Text provided
---*---

Similar to the previous comment, the authors need to also state if the
force fields with which comparisons are being made were optimized using
the same training sets.

Information on the number of iterations/timing of the parameter
optimization itself need to be presented. This should include the
computer resources being used.

In the manuscript the authors comment about the need for far fewer
parameters due to the use of chemical perception-based atom types
versus the example of OPLS3e presented in the conclusion. However,
this will come at a significant decrease in accuracy over a large
number of molecules, including larger drug-like molecules versus the
small molecules included in the present study. This needs to be noted
in the concluding section.

A final issue that needs to be addressed is the overall limitation
associated with available experimental data as required to perform the
optimization of a wider range of molecules/atoms. For example, for the
additional 20 SMIRKS types (including S,P,I,F) is there available
experimental data to apply the same optimization approach.

---*---

Extracted entries
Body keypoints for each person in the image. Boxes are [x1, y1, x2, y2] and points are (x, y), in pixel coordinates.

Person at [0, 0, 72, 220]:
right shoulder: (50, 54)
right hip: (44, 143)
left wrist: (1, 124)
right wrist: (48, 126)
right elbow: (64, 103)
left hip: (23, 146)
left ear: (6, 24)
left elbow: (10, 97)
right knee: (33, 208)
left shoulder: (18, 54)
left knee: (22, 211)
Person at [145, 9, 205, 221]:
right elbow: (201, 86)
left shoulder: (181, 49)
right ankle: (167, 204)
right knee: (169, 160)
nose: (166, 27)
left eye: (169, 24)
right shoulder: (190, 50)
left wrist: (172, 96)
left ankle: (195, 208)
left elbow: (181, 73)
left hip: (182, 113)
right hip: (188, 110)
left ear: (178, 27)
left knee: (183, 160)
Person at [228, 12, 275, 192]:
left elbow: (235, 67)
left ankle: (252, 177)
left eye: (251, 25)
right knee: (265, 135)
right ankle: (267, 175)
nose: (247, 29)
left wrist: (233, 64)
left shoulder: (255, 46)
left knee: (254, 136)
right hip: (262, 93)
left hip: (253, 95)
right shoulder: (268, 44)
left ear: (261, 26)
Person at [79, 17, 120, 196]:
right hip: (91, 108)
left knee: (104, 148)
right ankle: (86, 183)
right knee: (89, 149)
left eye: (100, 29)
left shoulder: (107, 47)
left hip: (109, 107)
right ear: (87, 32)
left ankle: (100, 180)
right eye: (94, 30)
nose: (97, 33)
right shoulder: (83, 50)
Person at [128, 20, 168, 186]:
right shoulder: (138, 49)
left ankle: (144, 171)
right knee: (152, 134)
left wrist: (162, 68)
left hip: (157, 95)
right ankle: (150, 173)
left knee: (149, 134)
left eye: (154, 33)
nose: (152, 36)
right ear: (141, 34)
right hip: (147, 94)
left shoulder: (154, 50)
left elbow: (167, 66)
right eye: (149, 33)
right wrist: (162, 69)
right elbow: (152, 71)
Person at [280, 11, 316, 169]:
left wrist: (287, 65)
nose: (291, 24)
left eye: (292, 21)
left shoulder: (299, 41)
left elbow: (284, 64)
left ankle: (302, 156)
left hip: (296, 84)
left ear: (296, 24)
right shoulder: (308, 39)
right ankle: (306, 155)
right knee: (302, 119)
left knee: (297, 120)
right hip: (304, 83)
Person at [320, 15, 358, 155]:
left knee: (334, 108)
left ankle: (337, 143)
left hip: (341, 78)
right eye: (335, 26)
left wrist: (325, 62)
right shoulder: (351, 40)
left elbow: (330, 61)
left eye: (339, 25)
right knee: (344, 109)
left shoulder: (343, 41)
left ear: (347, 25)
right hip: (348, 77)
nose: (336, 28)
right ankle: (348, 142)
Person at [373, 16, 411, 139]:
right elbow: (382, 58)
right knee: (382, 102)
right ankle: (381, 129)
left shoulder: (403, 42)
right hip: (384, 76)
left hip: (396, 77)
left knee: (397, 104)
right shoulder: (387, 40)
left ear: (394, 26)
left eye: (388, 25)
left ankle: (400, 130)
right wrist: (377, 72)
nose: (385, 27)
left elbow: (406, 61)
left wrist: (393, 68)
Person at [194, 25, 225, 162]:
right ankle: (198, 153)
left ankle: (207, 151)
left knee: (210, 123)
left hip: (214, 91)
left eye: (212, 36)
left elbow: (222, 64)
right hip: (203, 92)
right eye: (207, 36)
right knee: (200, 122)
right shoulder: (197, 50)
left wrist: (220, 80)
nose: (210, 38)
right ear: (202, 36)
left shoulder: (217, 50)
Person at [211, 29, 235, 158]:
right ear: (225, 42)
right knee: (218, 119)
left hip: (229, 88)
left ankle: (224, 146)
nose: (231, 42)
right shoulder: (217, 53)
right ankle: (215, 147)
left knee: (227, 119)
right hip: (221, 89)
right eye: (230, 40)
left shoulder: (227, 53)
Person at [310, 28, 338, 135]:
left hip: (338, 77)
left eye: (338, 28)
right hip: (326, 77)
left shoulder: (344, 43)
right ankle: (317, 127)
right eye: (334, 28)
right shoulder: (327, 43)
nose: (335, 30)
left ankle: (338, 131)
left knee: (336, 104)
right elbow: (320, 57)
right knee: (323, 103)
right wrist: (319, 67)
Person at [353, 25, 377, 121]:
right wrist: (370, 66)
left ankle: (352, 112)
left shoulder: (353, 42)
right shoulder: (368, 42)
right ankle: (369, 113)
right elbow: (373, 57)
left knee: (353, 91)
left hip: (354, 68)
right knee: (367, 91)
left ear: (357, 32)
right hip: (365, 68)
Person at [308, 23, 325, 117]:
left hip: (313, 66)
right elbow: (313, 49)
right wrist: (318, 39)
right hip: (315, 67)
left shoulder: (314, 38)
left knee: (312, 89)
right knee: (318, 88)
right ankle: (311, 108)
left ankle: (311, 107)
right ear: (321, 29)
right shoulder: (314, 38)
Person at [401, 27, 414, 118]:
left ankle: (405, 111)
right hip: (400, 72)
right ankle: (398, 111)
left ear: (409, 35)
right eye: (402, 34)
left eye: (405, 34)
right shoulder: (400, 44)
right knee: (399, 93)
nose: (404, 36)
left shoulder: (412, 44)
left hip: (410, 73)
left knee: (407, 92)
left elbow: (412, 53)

---*---

Exercise requirements
A: Reproduce the review comments on force field optimization starting at "Similar to the" and ending at "resources being used.", substituting "reference data" for "training sets".
B: Extend the review comments on force field optimization beyond their last sentence.

Task-by-task outputs
A:
Similar to the previous comment, the authors need to also state if the
force fields with which comparisons are being made were optimized using
the same reference data.

Information on the number of iterations/timing of the parameter
optimization itself need to be presented. This should include the
computer resources being used.

B:
Reviewer 2

The manuscript “A transferable double exponential potential for condensed phase simulations of small molecules” is a welcome contribution to the simulation community. It is also critically important to a larger audience as the ubiquity of simulation used to support experimental data without much care as to whether the underlying molecular model is a robust physical representation of the system of interest. Simulated properties that agree or support a hypothesis are often presented without careful scrutiny of potential insufficiencies (pun intended).
The authors not only recognized a long-standing problem – they have made productive progress to help the community to a brighter future. Atomistic simulation, e.g. MD and Monte Carlo, has been stuck in a historical molasses using very bad old technology in the form of force fields. One giant weakness of these functional forms, namely Lennard-Jones forms for repulsion / dispersion interactions, have been known to be inadequate for decades. Worse, far better alternatives exist that are computationally competitive. Even while force fields and computation have become more important with huge investments in person and computer hours, the quality of simulations in the literature is spotty at best. I typically do not put much trust in most simulated results I see published.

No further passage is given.